**Task brief:**
Output everything from the start of the items down to the line containing "state: 4:56" as a numbered list, leaving out blank lines.

**Recorded data:**
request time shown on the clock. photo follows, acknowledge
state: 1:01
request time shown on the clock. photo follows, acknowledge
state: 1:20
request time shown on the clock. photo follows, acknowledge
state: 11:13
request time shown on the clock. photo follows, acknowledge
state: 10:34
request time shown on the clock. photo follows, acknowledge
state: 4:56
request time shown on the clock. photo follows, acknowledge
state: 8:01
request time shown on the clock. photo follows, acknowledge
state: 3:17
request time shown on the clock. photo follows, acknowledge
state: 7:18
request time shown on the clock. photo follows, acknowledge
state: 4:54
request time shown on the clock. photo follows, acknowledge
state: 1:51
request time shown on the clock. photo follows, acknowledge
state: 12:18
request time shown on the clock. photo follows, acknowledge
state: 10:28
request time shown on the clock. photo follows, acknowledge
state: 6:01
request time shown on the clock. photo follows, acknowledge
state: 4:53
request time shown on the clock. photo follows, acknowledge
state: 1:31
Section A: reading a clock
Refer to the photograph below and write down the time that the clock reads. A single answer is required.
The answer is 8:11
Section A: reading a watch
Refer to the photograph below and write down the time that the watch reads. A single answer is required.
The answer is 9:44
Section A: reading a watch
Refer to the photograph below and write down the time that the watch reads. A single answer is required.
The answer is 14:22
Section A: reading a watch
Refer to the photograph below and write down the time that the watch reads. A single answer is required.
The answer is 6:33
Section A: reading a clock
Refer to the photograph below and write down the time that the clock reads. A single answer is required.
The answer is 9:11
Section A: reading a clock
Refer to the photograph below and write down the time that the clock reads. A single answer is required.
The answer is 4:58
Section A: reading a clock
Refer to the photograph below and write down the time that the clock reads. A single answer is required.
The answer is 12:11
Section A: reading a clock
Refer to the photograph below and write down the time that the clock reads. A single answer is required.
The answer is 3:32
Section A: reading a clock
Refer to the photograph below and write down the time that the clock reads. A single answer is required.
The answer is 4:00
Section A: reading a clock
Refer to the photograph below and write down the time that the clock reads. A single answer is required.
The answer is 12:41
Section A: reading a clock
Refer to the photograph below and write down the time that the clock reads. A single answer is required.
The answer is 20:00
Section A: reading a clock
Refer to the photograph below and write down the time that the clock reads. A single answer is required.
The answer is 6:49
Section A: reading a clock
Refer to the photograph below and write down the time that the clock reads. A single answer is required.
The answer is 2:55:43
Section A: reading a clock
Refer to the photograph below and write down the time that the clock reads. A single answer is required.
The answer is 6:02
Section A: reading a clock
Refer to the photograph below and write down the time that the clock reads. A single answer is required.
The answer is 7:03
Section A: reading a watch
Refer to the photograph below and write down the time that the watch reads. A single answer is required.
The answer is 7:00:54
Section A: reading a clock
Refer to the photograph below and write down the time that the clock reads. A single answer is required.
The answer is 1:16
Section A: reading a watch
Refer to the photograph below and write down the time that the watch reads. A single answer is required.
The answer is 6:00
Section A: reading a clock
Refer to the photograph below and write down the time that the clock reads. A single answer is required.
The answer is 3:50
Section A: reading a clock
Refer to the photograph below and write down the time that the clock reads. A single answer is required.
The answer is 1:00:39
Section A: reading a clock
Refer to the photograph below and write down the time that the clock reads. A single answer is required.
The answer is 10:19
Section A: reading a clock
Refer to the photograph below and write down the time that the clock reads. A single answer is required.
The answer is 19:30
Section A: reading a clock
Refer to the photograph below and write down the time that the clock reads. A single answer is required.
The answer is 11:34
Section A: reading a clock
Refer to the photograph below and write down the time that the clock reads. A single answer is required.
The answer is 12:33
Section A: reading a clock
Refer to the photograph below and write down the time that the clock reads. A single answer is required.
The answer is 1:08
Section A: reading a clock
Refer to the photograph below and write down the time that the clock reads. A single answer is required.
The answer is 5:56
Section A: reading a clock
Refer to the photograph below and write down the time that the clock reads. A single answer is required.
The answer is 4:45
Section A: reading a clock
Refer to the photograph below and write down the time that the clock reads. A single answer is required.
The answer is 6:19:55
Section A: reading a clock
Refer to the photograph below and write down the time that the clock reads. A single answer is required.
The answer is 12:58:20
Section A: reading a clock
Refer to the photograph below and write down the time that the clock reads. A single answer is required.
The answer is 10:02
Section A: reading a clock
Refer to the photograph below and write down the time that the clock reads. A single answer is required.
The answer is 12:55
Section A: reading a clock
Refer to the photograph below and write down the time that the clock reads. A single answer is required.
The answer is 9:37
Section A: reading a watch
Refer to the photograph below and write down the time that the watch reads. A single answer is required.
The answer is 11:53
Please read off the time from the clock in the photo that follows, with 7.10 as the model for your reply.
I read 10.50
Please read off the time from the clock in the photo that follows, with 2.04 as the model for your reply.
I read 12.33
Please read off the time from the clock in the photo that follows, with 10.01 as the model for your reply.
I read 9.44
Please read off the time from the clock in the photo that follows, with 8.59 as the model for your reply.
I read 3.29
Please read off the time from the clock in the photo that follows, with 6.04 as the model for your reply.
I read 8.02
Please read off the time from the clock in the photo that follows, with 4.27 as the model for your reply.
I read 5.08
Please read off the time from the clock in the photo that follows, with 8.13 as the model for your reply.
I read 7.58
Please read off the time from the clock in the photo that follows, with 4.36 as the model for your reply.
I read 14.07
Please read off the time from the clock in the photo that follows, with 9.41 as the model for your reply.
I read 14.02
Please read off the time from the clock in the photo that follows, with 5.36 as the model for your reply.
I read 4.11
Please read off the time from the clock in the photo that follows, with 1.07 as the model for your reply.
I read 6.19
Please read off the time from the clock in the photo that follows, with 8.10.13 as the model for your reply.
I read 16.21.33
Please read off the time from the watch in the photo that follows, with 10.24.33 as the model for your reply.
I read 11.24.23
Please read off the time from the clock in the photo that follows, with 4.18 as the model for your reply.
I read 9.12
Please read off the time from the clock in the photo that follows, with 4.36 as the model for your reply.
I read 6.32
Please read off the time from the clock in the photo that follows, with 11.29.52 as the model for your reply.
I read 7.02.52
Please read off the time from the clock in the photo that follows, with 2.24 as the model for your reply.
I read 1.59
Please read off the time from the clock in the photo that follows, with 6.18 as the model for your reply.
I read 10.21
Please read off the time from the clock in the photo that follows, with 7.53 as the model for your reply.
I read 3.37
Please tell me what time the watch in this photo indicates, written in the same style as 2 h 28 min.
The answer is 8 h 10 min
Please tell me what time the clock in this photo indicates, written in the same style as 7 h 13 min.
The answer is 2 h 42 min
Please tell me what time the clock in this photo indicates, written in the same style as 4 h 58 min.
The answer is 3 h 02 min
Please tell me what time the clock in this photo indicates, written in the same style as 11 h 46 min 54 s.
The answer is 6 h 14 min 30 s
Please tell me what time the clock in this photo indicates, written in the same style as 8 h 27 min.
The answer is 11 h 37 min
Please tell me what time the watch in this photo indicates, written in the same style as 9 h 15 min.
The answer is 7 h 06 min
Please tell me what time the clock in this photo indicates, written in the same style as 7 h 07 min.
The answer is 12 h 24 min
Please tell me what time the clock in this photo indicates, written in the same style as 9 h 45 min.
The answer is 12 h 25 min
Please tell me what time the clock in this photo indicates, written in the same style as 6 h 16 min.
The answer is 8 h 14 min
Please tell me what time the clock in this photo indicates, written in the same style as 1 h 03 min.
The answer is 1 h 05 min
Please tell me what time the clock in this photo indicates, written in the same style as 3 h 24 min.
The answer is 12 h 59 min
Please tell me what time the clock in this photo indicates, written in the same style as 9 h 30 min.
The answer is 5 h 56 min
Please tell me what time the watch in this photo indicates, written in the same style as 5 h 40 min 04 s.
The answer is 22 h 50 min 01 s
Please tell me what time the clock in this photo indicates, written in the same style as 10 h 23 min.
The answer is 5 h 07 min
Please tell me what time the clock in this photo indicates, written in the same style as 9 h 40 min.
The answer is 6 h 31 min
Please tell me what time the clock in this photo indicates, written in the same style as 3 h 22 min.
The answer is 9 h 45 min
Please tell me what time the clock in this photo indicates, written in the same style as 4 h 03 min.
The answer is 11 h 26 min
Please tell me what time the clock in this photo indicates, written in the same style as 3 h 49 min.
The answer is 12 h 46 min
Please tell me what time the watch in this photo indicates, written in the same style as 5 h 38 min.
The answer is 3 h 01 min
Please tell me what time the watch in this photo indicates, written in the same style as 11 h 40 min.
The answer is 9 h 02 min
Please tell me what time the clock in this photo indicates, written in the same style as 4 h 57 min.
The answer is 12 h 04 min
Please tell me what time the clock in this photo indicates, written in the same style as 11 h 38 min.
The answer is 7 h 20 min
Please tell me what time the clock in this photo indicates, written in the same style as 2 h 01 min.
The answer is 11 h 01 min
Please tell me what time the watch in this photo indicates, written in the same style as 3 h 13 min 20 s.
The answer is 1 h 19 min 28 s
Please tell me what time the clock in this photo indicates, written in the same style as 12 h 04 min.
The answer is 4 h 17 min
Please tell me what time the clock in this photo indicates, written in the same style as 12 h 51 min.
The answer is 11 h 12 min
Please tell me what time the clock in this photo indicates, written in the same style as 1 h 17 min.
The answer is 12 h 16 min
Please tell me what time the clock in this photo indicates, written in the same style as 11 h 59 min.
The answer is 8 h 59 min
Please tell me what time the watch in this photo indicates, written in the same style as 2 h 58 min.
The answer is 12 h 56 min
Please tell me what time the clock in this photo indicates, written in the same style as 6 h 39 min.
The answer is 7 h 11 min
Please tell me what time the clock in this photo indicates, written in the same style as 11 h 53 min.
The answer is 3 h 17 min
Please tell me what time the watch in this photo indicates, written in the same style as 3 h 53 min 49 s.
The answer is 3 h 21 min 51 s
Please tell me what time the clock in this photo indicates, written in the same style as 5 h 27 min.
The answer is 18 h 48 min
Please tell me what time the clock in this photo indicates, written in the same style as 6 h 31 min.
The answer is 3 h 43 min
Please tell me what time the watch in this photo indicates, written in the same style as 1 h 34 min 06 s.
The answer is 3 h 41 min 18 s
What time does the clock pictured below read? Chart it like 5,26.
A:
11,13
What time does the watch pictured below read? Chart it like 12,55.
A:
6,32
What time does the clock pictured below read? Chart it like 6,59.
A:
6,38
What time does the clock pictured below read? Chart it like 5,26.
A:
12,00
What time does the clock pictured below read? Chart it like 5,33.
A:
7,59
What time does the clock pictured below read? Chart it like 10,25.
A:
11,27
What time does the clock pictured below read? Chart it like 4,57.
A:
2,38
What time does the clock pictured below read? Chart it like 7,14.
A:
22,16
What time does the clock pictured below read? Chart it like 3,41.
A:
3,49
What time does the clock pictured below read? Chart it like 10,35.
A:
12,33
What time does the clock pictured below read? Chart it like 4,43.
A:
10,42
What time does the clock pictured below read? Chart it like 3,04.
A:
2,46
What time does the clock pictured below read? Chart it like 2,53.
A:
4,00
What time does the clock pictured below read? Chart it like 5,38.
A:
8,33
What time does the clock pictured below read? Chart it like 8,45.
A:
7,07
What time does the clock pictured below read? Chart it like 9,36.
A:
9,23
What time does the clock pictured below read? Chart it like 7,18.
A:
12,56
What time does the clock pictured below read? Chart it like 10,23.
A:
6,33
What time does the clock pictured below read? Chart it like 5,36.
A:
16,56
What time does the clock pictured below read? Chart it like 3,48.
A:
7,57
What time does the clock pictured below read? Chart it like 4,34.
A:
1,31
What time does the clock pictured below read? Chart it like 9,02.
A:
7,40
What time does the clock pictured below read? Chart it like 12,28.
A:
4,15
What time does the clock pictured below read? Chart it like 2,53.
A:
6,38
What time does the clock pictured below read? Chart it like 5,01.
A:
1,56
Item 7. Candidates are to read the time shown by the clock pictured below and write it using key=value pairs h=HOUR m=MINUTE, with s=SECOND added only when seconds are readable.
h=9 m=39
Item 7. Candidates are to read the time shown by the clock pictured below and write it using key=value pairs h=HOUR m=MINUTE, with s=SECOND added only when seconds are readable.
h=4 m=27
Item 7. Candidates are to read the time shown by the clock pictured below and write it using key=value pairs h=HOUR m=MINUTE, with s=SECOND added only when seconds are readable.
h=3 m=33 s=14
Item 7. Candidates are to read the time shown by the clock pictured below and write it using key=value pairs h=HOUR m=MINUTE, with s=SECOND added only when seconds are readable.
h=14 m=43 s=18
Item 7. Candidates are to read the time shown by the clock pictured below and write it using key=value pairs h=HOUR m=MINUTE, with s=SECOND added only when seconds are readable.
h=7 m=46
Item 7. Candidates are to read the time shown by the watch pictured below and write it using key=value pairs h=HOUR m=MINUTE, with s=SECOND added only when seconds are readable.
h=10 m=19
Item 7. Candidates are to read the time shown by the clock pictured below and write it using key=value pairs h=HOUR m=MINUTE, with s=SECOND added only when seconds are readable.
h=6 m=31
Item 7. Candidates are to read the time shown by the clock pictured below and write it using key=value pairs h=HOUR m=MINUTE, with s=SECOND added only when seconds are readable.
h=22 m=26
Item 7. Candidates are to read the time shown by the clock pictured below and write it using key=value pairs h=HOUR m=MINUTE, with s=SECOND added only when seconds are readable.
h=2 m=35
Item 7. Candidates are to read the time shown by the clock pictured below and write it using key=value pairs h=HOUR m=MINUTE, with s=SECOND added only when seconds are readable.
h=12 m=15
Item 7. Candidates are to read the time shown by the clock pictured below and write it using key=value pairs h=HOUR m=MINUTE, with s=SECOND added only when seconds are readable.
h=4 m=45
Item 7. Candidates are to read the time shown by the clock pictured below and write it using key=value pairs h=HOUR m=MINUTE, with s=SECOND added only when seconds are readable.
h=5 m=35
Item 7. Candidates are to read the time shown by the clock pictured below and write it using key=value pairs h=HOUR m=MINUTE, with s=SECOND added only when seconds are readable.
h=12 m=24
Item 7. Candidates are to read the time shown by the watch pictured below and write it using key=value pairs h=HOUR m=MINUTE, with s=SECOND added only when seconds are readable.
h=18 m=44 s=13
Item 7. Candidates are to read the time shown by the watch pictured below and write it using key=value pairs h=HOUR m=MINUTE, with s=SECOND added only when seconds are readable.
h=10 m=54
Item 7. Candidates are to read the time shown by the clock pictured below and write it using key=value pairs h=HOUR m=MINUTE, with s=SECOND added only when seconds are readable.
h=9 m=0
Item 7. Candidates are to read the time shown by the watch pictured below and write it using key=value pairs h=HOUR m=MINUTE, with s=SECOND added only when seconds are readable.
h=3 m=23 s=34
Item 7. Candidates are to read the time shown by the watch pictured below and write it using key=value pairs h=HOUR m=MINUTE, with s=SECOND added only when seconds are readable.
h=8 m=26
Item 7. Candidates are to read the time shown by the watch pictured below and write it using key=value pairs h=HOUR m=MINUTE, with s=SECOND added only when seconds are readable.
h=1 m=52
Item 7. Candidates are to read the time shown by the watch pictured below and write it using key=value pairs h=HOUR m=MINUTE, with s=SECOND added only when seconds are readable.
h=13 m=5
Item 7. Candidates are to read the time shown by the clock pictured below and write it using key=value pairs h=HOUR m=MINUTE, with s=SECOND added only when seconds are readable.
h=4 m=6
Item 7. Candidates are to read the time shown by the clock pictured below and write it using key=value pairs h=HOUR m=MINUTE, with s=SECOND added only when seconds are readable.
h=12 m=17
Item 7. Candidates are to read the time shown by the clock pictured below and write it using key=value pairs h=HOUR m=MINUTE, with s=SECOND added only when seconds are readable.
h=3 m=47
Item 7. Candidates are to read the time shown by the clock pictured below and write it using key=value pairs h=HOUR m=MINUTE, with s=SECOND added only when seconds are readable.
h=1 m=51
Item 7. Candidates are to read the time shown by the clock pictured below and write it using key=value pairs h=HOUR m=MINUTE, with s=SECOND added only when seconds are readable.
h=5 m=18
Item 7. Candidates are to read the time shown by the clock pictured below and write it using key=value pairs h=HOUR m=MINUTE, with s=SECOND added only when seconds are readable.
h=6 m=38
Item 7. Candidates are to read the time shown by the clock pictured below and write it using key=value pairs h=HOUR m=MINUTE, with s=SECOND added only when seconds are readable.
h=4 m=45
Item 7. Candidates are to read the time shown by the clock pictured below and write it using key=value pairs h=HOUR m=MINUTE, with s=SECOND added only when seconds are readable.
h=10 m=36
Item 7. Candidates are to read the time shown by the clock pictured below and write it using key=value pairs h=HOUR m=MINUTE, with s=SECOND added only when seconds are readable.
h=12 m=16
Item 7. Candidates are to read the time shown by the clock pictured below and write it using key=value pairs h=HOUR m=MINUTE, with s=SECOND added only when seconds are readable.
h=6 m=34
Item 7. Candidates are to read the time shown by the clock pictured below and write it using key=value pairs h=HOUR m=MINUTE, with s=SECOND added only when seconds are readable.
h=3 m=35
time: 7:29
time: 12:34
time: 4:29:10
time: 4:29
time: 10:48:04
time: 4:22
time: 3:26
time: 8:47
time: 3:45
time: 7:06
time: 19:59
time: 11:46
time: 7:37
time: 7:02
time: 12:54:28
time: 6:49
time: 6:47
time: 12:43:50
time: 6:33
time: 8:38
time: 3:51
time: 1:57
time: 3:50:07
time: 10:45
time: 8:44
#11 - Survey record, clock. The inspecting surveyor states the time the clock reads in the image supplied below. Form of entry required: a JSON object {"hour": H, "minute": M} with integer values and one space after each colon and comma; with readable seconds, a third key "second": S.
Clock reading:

**Answer below:**
1. request time shown on the clock. photo follows, acknowledge
2. state: 1:01
3. request time shown on the clock. photo follows, acknowledge
4. state: 1:20
5. request time shown on the clock. photo follows, acknowledge
6. state: 11:13
7. request time shown on the clock. photo follows, acknowledge
8. state: 10:34
9. request time shown on the clock. photo follows, acknowledge
10. state: 4:56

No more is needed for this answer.